## EXERCISE GOAL:
Copy the data from the line that contains "price information concurrently" to its last line, exactly, including both of those lines and leaving out everything before.

## SUPPLIED RECORDS:
============================================================
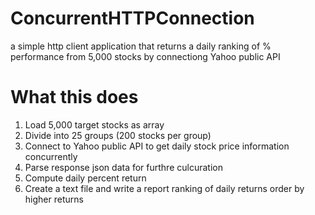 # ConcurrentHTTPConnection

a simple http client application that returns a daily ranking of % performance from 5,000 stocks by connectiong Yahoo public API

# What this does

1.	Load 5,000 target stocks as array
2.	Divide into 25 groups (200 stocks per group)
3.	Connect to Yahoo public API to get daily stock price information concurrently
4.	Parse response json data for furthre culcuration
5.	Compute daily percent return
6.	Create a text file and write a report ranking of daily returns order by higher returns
============================================================
## RESPONSE:
3.	Connect to Yahoo public API to get daily stock price information concurrently
4.	Parse response json data for furthre culcuration
5.	Compute daily percent return
6.	Create a text file and write a report ranking of daily returns order by higher returns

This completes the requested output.